I managed to navigate my way through to end the day with about 90k, an advance on where I started but one of the shortest coming back. It should also be noted I got lucky late in the day after the bubble had burst. The impressive Pascal Tongi had arrived at the table with chips and was beasting it. In the circumstances nines seemed like a perfectly reasonable hand to reshove over his early position raise and even when he snapped I was still reasonably confident my nines were good or at least racing. They weren't. He had tens but I got there.

Having run well to make day 3, it ended there.  I was drawn on the same table as the two remaining Stars pros Liv Boeree and Dale Phillip. Early on I called Dale's shove with aj. He said Oops as he turned over his hand, a worse ace, but the board double paired on the river to make our kickers redundant and we chopped. In retrospect that was a big moment as a hold would have allowed me to escape the sub 20 big blind zone. Instead I remaining handcuffed in that zone til my exit. I did manage to win a race against Cahal Heapes but by then I had blinded down to the point that even the double up left me with less than 20 bigs. Shortly after, it was folded to Andy Grimasson in the small blind. Andy had shoved every time this had happened when I was short and I never found a hand I could even consider calling with. I now had too much for him to just open shove a wide range to me. Instead he went for a normal raise , which I interpreted as one of two things. He either had a marginal hand he wasn't happy to get the lot in with, or he had a monster and was inducing me to shove. I looked down at kqo and shoved. When he snap called I knew he had been inducing. I'm still in decent shape against most of his range (even if he has jacks its a flip) but unfortunately he had one of the few hands I really didn't want to see, aq. He held and I busted in 27th. No regrets though: I was happy with my play overall and it was good to go somewhat deep in a big Irish tourney for the first time in a while.

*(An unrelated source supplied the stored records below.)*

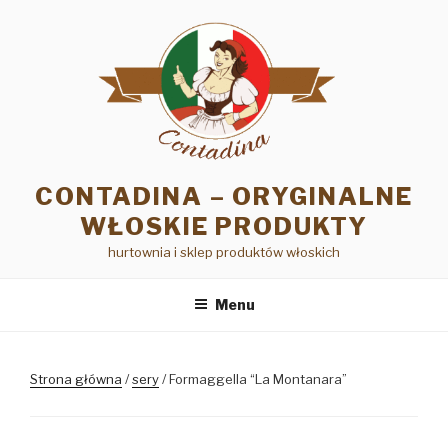
Przejdź
do
treści
CONTADINA – ORYGINALNE
WŁOSKIE PRODUKTY
hurtownia i sklep produktów włoskich
Menu
Strona główna
/
sery
/ Formaggella “La Montanara”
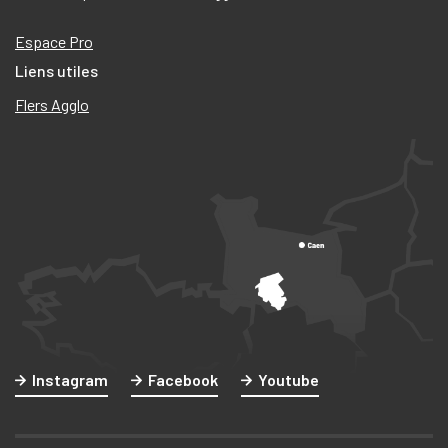
Espace Pro
Liens utiles
Flers Agglo
Instagram
Facebook
Youtube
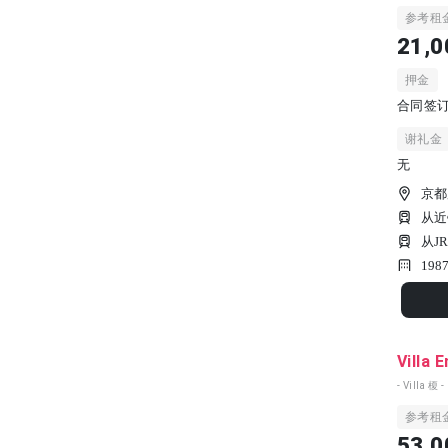
参考租
21,0
押金
合同签订
谢礼金
无
京都
从近
从J
198
Villa 
- Villa 榎 -
参考租
53,0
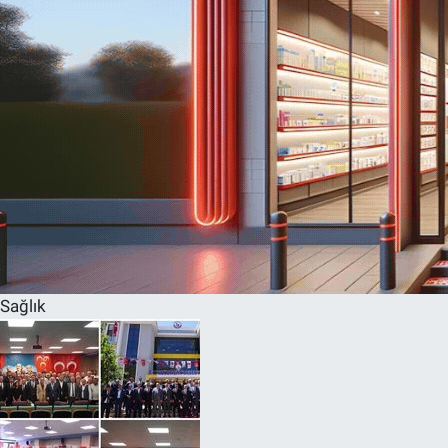
Sağlık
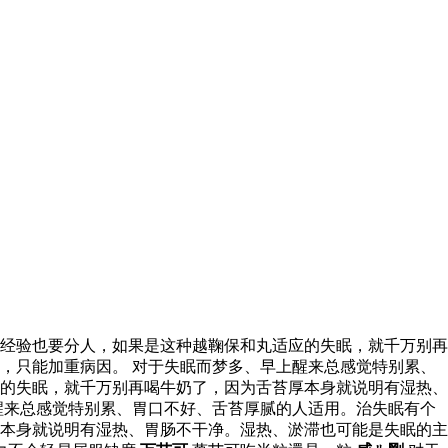
经验也要分人，如果是这种越鞠保和丸适应的失眠，就千万别再
，只能加重病因。 对于失眠而梦多、早上醒来总感觉特别累、
的失眠，就千万别再喝牛奶了，因为舌苔厚本身就说明有湿热、
醒来总感觉特别累、胃口不好、舌苔厚腻的人适用。治失眠有个
本身就说明有湿热、胃肠不干净。湿热、淤滞也可能是失眠的主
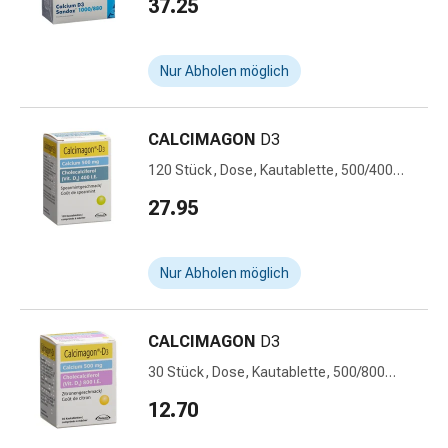
37.25
Prostata
Harnwegsbeschwerden
Prostata
Nur Abholen möglich
Nieren-
und
Blasenbeschwerden
CALCIMAGON
D3
Schmerzen
120 Stück, Dose, Kautablette, 500/400
&
Spearmint
Fieber
27.95
Kopfschmerzen
&
Migräne
Nur Abholen möglich
Muskel-
&
CALCIMAGON
D3
Gelenkschmerzen
Schmerzmittel
30 Stück, Dose, Kautablette, 500/800
Schmerztherapie
Zitrone
12.70
Kühlen
Wärmen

It was a pretty good festival for the Firm in general. Jason took down the High Roller as he does. David final tabled the 300 side event, Daragh final tabled the Deepstack turbo, and Nick final tabled the main event. In a recent blog Nick freely admitted he had had a bad year of it before he joined us. Since joining us, he has been crushing online and was happy with his deep live run here. It's great to see him happy and enjoying his poker again.


Finally, a big well done to Tom the Bomb who all the way and kept the title in Ireland.